Too often leaving Dublin is looked at as an escape, which I believe is the wrong reason to leave. Like relationships with people, the attraction of living in a certain city can run its course, but if you haven’t taken the time to see what the city has to offer, to know what you need, what you like and dislike about the city, then what good will going away somewhere else do, when you won’t be able to tell if you really like this new city you go to or whether it’s the adrenaline of a change of scenery.
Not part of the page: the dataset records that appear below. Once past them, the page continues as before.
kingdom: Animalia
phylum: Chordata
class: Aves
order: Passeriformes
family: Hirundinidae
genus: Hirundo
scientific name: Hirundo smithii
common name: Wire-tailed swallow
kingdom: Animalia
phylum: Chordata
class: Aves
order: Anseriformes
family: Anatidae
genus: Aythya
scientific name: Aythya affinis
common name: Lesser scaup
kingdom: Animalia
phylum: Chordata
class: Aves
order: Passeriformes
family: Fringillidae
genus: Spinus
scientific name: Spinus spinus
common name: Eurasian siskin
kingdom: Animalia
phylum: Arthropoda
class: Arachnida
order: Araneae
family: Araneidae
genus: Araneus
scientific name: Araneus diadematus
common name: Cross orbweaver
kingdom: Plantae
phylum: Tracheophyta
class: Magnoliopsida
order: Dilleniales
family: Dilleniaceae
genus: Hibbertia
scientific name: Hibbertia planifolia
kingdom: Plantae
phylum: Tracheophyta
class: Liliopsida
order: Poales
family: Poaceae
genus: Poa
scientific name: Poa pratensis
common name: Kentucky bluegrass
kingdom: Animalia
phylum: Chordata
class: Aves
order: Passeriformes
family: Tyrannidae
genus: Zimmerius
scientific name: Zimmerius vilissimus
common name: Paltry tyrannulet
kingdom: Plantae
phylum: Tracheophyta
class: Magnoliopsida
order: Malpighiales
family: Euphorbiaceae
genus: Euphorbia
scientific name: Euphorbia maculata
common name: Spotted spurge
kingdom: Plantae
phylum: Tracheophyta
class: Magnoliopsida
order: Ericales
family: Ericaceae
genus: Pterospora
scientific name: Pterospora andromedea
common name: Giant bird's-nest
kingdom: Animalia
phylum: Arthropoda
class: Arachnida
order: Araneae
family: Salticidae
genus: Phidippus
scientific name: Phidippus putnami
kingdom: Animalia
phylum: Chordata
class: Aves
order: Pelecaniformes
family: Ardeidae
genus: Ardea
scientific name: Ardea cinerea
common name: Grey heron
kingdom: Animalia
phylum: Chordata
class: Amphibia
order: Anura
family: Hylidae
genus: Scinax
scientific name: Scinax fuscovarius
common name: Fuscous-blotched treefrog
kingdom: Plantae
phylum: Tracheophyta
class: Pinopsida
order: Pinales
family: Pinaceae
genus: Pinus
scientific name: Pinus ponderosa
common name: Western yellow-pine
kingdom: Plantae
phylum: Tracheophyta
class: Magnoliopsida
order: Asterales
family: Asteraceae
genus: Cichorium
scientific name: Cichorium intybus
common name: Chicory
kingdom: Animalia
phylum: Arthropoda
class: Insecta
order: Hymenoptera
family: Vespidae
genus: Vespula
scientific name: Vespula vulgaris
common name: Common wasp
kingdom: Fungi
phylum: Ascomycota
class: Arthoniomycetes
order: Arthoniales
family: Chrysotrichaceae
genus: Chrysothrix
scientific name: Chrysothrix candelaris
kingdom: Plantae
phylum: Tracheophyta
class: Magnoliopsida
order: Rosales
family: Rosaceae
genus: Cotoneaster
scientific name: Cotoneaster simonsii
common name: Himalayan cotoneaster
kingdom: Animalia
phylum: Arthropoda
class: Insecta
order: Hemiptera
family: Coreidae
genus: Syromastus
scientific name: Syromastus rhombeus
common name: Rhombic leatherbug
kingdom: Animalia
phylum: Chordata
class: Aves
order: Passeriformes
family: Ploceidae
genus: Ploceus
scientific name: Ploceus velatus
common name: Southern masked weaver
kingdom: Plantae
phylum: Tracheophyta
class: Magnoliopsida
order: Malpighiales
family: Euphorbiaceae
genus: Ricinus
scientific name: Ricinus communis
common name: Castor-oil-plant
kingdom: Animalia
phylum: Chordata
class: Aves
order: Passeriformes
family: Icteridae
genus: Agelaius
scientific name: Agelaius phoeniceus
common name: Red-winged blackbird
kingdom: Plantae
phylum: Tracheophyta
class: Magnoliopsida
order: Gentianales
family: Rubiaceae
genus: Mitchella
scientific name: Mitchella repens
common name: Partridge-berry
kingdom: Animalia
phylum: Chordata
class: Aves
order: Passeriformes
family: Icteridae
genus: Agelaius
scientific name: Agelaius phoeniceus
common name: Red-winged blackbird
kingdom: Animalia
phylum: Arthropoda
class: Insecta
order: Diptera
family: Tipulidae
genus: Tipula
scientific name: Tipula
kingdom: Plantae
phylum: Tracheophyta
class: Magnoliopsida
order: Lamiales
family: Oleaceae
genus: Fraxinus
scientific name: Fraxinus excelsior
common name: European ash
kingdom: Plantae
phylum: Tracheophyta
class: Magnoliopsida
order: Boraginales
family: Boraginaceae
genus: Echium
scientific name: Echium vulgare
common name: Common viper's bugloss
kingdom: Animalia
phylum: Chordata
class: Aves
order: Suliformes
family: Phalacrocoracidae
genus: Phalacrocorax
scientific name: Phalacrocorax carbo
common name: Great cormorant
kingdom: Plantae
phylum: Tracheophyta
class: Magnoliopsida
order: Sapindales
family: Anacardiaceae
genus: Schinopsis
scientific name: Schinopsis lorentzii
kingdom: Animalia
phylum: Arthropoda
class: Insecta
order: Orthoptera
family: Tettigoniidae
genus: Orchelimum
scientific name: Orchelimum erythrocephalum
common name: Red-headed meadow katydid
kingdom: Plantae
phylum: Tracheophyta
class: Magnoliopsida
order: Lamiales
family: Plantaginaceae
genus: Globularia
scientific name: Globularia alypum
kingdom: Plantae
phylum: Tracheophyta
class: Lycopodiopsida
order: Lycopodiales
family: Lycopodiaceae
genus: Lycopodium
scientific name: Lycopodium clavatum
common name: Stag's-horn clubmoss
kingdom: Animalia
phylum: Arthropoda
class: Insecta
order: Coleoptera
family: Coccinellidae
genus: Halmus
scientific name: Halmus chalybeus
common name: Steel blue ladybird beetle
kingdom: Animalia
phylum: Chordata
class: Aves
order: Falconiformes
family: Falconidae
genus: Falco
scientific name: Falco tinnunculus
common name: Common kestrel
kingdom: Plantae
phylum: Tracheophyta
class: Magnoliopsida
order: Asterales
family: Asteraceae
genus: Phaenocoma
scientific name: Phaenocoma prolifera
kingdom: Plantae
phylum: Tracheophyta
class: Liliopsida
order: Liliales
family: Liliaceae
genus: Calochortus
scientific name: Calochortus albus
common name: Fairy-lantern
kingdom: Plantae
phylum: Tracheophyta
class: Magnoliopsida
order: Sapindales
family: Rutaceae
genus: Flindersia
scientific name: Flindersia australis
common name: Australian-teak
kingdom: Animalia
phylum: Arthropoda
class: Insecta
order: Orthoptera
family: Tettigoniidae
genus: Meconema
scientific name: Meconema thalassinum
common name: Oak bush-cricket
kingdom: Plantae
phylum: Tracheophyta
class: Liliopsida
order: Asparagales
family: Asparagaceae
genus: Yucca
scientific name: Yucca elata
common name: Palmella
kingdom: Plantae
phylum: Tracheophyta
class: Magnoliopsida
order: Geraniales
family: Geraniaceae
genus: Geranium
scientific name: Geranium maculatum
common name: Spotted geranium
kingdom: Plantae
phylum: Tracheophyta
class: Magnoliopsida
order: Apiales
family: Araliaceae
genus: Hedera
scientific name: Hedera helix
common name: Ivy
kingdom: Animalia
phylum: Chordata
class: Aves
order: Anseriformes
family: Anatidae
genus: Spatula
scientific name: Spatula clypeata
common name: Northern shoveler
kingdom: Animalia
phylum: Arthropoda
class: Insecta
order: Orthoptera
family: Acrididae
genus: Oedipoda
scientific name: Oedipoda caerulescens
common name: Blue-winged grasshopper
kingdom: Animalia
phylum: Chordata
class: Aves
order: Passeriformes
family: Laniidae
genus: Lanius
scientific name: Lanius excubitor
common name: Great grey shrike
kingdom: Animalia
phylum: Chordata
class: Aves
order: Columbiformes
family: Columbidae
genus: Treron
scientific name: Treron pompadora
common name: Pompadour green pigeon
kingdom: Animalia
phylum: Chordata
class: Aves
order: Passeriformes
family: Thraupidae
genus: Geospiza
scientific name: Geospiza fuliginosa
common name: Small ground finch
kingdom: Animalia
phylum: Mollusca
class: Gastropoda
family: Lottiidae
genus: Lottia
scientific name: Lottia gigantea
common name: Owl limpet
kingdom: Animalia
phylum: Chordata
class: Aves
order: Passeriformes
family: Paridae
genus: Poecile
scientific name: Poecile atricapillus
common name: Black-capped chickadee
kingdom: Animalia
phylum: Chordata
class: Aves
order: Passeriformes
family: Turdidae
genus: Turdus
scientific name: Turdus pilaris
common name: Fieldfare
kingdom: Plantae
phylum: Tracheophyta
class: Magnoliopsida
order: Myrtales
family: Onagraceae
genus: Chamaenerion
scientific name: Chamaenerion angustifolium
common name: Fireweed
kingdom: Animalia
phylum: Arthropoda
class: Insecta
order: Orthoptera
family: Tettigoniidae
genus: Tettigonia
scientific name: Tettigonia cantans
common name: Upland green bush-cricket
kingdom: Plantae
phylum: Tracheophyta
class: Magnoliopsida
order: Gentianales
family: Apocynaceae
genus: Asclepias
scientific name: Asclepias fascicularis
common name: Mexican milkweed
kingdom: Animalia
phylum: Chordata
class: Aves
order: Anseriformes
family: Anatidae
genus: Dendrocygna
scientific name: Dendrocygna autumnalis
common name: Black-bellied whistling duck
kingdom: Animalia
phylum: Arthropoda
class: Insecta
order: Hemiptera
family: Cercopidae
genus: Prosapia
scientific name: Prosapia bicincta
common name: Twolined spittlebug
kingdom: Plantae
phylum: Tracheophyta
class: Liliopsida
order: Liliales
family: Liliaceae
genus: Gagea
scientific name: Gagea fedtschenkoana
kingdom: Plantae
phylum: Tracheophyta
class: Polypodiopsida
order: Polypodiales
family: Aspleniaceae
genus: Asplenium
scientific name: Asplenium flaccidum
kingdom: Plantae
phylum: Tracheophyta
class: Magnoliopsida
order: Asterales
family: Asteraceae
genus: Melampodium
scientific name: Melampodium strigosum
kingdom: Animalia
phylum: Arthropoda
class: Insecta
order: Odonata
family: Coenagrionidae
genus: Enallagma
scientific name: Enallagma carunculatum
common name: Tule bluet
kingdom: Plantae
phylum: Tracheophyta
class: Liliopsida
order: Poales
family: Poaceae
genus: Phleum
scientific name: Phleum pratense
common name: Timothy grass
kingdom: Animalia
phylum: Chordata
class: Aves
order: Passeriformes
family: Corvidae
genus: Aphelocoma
I feel like I am now living in my third Dublin. The things I like about the city are the things I know I would like about any city I live in. One thing that feels essential is that Dublin has a cultural life, where music and poetry and art galleries and cinemas are given a prominent position in society and the city has enough people living here that are passionate about these things. Almost any week in the year you could arrive in Dublin and find a gig worth going to, owing to the great variety of venues from larger ones like the Olympia and Vicar Street to wonderful atmospheric places like Whelan’s on Wexford Street. I could of course visit a city without this – like I did in Seville last year, a city with a beautiful night life but musically very traditional – but I could never live there.
This blog is the document of my life in this Dublin.